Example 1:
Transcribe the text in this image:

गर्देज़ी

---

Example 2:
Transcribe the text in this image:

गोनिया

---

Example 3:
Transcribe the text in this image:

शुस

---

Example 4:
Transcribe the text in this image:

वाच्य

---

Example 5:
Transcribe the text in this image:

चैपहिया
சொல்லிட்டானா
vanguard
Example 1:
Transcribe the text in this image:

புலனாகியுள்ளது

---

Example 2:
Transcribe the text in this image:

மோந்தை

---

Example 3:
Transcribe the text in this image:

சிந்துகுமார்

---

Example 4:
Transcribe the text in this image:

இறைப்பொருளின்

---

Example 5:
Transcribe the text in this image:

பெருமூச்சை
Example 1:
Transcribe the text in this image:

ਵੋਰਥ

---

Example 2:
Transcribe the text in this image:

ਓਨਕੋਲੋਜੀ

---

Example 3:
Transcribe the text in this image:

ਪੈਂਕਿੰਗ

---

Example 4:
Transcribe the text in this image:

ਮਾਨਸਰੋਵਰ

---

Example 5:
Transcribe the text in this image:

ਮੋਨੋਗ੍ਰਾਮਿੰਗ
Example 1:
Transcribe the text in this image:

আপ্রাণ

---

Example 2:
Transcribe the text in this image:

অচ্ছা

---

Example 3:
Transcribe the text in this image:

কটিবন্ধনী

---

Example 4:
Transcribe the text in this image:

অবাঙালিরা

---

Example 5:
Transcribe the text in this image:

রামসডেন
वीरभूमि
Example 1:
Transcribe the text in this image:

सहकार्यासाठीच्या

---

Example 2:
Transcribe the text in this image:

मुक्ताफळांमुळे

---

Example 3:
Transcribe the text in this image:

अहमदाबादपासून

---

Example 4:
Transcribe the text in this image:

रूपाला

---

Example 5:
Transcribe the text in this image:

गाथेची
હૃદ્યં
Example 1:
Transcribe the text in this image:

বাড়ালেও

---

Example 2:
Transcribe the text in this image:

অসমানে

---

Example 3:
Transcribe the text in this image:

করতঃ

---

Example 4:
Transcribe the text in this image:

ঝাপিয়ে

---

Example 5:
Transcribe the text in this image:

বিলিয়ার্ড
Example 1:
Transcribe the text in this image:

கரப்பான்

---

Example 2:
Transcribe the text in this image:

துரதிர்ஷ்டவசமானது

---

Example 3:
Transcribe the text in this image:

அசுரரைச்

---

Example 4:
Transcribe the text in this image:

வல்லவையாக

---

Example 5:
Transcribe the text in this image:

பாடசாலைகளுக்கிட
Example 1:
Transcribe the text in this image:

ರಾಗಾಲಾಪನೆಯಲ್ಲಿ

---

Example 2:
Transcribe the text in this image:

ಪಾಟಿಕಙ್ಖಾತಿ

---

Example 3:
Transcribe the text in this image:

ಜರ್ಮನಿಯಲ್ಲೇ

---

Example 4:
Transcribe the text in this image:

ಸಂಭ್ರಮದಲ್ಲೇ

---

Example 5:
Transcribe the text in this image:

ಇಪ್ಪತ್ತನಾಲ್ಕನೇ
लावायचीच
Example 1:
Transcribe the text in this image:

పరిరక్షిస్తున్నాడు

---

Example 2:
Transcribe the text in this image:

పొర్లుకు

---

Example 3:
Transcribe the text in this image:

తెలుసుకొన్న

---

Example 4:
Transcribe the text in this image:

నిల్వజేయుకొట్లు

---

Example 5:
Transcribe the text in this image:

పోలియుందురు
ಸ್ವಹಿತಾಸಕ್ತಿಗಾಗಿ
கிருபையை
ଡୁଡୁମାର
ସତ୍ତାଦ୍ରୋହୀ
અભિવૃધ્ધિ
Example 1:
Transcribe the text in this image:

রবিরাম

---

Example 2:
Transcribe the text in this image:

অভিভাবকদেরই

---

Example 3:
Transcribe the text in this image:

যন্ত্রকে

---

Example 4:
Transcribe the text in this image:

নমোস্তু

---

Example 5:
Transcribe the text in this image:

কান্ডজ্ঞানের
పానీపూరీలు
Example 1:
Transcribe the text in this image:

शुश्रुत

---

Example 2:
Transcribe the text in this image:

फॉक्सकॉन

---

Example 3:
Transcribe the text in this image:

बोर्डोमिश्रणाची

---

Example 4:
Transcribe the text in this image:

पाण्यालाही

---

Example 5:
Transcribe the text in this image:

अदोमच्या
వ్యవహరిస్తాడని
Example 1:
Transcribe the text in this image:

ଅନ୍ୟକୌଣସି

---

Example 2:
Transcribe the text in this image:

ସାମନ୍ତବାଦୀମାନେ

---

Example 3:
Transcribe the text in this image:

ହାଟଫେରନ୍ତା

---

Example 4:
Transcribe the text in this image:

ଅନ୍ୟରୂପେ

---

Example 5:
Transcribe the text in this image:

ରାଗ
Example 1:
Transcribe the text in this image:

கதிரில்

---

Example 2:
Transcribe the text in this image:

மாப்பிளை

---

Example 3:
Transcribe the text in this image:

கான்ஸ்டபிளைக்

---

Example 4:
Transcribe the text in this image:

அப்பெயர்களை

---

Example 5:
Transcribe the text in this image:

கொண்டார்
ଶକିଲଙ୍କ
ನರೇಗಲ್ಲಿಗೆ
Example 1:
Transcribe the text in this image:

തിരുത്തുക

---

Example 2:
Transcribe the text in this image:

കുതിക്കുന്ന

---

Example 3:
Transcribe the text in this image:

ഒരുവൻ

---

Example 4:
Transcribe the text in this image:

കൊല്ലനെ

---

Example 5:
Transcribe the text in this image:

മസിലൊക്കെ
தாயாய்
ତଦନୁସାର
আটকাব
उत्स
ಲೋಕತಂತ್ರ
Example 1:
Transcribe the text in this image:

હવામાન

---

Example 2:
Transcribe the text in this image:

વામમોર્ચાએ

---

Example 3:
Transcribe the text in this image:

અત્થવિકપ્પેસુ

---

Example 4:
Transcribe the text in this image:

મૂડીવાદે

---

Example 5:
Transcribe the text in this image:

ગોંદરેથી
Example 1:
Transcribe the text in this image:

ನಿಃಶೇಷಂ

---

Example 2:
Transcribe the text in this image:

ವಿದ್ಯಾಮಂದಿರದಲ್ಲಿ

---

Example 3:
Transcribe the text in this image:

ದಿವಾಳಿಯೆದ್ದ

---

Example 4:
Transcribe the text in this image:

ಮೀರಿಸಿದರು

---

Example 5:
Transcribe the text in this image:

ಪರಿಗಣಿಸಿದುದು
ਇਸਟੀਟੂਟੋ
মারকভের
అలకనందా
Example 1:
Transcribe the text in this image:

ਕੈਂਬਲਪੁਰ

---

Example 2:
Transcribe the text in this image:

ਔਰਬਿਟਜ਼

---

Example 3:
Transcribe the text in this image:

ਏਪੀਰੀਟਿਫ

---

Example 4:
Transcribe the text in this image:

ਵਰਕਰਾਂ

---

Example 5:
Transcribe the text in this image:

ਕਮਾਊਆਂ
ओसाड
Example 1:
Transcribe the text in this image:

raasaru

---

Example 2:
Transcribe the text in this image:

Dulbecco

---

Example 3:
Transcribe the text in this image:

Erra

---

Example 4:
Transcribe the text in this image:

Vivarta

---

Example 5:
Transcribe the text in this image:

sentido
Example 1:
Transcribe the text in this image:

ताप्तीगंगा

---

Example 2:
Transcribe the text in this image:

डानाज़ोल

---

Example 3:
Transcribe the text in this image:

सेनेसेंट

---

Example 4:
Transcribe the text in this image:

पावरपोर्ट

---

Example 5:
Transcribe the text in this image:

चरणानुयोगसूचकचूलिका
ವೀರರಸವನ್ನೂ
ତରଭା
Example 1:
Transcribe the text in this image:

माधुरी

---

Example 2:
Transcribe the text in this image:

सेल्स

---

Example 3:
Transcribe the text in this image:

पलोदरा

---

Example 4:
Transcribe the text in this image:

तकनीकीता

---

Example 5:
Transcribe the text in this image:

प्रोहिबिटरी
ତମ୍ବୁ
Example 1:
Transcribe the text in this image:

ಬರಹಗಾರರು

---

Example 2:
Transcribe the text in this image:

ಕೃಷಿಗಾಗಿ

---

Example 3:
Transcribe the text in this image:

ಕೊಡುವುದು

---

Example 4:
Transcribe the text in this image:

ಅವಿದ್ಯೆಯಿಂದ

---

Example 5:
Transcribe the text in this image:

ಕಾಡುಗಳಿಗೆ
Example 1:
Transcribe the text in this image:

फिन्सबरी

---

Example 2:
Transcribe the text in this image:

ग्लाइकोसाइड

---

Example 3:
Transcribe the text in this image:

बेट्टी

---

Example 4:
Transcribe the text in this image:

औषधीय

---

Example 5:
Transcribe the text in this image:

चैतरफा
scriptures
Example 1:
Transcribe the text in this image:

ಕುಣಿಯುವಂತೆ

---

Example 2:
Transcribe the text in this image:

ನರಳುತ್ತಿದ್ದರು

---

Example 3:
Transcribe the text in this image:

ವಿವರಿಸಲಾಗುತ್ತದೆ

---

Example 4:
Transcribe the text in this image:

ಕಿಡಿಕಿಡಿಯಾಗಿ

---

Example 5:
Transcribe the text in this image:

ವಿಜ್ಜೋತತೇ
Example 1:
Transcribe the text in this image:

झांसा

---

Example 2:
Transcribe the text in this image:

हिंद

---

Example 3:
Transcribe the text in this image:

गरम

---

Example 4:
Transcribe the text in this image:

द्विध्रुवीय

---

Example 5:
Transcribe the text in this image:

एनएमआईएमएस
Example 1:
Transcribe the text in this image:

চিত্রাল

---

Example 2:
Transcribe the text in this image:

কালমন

**TASK TO CARRY OUT:** Put every line from the start of the items above through the line containing "புலனாகியுள்ளது", both ends included, into a Markdown table with the columns Row and Line. Number each row and skip blank lines.

**FULL RESPONSE:**
| Row | Line |
|---|---|
| 1 | Example 1: |
| 2 | Transcribe the text in this image: |
| 3 | गर्देज़ी |
| 4 | --- |
| 5 | Example 2: |
| 6 | Transcribe the text in this image: |
| 7 | गोनिया |
| 8 | --- |
| 9 | Example 3: |
| 10 | Transcribe the text in this image: |
| 11 | शुस |
| 12 | --- |
| 13 | Example 4: |
| 14 | Transcribe the text in this image: |
| 15 | वाच्य |
| 16 | --- |
| 17 | Example 5: |
| 18 | Transcribe the text in this image: |
| 19 | चैपहिया |
| 20 | சொல்லிட்டானா |
| 21 | vanguard |
| 22 | Example 1: |
| 23 | Transcribe the text in this image: |
| 24 | புலனாகியுள்ளது |